On the retail banking side, Bank of America (NYSE:BAC) is off almost 85% since its 2008 peak, and Citigroup (NYSE:C) is down nearly 90% in the same period. On the investment banking side, Morgan Stanley (NYSE:MS) is off more than 60%, and Goldman Sachs (NYSE:GS) is off almost 45%. A host of other financial stocks, large and small, have felt similar pain.
It might seem like a natural reaction to wag your finger at the big banks, since these institutions got exactly what they deserved for their reckless role in the subprime mortgage meltdown. Actually, shaking your fist in anger may be more apt — since one can argue that “too big to fail” institutions got a pretty plush deal with a no-strings-attached bailout and executive compensation that boggles the mind.
But here’s the harsh reality of our current economic quagmire and the fragile rally on Wall Street: We simply can’t have a lasting recovery without the banks.
That’s why each and every investor out there should cheerlead for the financial sector — every day, for as long as it takes.
Otherwise, we are in for a very long and difficult road ahead of us.
Financials Hold Back the Market
We’ll get to some big-picture stuff in a second, but let’s start with the biggest reason investors should root for banks: cold, hard cash.
Simply put, when banks rally, the market rallies. And when banks crash, the markets crash. So unless you are going to go perpetually short, you want to see banks stabilize and start growing — fast.
A look at this chart shows the biggest one-day moves for the market this year on Aug. 8 and 9. The correlation between big moves for the market and big moves for the banks is clear — and bears itself out in less dramatic fashion across other volatile days in the market this year.
Admittedly, the big move on Monday, Aug. 8, had a lot to do with macro issues — the credit downgrade of the U.S. sparked the selloff.
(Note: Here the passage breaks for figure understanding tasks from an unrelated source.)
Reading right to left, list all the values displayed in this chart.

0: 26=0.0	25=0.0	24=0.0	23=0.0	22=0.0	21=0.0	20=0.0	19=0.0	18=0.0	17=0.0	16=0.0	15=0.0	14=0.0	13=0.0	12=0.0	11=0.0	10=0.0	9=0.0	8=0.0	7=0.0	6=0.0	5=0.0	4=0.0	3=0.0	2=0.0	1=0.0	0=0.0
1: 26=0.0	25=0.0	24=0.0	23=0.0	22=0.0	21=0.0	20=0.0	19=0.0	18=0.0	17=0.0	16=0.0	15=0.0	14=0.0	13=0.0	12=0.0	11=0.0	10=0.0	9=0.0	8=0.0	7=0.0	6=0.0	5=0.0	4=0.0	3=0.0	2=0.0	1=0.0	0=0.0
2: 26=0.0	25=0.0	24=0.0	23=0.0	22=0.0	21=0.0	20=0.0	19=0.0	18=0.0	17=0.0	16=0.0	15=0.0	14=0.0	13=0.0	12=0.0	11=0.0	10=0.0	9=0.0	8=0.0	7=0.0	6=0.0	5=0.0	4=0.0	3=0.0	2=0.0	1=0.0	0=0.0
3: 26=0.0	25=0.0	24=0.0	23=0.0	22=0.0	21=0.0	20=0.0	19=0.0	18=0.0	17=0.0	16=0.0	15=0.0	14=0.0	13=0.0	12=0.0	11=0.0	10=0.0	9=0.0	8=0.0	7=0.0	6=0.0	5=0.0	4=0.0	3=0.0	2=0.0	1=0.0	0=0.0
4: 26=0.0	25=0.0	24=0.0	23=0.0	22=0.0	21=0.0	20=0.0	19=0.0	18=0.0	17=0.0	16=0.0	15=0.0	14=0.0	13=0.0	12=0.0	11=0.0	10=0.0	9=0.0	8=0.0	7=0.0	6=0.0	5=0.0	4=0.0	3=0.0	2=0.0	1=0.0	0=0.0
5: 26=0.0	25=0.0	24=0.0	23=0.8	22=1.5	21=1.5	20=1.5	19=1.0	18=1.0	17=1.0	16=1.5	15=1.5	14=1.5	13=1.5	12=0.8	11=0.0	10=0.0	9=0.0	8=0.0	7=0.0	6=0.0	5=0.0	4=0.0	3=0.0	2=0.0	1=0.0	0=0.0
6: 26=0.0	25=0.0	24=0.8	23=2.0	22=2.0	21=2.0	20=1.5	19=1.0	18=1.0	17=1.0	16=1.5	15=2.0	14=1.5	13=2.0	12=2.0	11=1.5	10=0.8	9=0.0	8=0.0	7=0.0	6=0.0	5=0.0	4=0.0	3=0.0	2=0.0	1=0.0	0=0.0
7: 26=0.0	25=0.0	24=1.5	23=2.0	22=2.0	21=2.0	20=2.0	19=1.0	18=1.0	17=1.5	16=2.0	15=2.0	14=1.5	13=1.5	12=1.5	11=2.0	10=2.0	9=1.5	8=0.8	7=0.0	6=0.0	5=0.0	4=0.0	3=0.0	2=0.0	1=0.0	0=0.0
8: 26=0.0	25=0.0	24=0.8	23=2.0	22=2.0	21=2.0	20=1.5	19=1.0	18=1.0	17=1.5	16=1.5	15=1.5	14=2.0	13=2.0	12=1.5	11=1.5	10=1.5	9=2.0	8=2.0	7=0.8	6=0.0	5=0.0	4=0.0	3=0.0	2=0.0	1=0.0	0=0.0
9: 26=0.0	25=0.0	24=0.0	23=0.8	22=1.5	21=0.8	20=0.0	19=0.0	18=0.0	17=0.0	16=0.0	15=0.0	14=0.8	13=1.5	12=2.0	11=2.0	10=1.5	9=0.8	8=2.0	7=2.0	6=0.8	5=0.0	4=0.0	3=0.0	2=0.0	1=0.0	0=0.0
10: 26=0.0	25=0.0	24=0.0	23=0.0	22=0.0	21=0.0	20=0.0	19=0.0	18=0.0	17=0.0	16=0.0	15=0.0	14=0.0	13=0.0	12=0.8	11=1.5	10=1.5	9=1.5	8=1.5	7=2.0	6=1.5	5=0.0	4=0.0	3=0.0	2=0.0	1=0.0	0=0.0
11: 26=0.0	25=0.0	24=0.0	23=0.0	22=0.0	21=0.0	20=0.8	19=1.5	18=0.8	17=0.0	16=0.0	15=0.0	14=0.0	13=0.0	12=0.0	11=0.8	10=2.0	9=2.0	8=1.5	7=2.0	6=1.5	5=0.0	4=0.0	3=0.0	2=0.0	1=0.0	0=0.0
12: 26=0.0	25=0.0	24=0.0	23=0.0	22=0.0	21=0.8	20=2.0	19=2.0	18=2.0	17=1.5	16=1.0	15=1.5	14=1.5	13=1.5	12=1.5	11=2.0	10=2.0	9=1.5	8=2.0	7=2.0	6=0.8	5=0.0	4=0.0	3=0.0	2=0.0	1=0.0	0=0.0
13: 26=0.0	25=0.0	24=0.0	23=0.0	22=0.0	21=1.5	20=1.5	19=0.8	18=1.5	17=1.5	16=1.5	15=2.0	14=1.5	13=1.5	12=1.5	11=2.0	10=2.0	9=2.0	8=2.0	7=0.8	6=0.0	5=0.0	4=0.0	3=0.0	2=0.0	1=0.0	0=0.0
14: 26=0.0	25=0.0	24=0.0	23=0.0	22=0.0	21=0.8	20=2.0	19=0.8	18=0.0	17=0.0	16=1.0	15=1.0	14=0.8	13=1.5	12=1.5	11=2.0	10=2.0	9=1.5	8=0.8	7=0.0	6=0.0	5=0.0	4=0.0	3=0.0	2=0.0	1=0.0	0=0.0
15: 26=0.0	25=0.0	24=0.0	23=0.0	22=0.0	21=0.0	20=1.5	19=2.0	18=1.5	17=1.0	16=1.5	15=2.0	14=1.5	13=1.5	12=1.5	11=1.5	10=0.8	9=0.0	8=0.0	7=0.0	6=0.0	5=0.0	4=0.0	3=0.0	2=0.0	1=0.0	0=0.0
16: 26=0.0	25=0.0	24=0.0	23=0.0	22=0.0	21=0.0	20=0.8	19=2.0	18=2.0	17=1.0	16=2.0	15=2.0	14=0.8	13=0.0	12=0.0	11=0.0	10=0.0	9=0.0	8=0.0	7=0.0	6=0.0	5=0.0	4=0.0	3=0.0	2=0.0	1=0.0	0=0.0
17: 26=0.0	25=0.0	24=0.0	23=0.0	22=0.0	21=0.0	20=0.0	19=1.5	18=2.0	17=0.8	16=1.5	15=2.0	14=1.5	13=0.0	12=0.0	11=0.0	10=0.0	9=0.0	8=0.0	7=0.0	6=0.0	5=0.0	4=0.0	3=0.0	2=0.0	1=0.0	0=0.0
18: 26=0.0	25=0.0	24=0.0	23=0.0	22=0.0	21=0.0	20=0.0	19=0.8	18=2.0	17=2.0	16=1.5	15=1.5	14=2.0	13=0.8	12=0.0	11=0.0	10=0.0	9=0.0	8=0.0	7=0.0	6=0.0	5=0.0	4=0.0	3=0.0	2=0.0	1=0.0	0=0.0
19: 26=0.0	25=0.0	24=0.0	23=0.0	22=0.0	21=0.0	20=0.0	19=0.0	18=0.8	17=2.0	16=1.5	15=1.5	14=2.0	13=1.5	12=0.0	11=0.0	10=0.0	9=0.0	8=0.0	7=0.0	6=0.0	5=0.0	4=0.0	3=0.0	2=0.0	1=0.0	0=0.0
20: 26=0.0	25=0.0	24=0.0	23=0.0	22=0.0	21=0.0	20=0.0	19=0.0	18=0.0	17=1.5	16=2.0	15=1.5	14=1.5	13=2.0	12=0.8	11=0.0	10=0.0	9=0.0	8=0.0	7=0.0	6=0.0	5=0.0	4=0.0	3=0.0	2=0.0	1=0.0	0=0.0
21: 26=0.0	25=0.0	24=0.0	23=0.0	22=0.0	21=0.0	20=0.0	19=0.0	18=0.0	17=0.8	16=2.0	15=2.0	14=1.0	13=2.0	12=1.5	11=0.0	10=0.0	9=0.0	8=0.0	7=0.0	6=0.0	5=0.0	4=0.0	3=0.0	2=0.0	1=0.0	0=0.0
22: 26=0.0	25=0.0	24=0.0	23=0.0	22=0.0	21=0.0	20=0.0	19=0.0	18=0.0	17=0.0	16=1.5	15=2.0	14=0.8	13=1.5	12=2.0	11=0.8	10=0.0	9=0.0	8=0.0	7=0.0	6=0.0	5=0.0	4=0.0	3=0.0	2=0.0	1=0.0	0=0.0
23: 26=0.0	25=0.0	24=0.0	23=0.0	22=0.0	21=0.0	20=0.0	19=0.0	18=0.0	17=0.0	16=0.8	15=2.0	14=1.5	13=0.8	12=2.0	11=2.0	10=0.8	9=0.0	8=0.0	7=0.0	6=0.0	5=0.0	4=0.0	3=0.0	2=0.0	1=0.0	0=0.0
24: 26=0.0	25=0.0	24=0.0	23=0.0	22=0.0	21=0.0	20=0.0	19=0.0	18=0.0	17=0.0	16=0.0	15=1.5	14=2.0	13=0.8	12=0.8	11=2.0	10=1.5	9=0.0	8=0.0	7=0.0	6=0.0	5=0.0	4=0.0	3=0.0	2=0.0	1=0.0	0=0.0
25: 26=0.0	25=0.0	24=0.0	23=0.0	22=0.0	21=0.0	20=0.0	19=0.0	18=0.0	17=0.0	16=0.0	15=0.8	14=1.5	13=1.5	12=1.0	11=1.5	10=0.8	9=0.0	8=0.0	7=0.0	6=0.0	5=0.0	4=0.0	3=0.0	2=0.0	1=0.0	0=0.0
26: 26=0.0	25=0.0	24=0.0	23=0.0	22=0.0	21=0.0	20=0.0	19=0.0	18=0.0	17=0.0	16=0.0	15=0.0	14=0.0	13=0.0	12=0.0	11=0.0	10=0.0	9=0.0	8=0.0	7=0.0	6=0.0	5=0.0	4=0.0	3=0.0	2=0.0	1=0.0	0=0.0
But as the headline of my column at the time read, the U.S. credit downgrade changed nothing. In fact, rates briefly dipped as low as 1.9% for the 10-year T-Note. It’s also worth noting these stocks have a lot of pull on the broader indices because BofA and JPMorgan Chase (NYSE:JPM) still are in the Dow, and the market-cap weighting of the S&P 500 Index means megabanks hold a lot of sway.
But all that aside, we should all agree that — generally speaking — sentiment was a bigger factor in August after the downgrade. And sentiment is what’s driving bank stocks, pure and simple, since accounting tricks at financial stocks make numbers difficult to trust.
Thanks to the power of fear or greed on this sector, as investors get bullish, they get into banks big-time. As they get bearish, they run screaming from financials.
In short, a rally in banks means a gush of market optimism — something that all investors should be in favor of.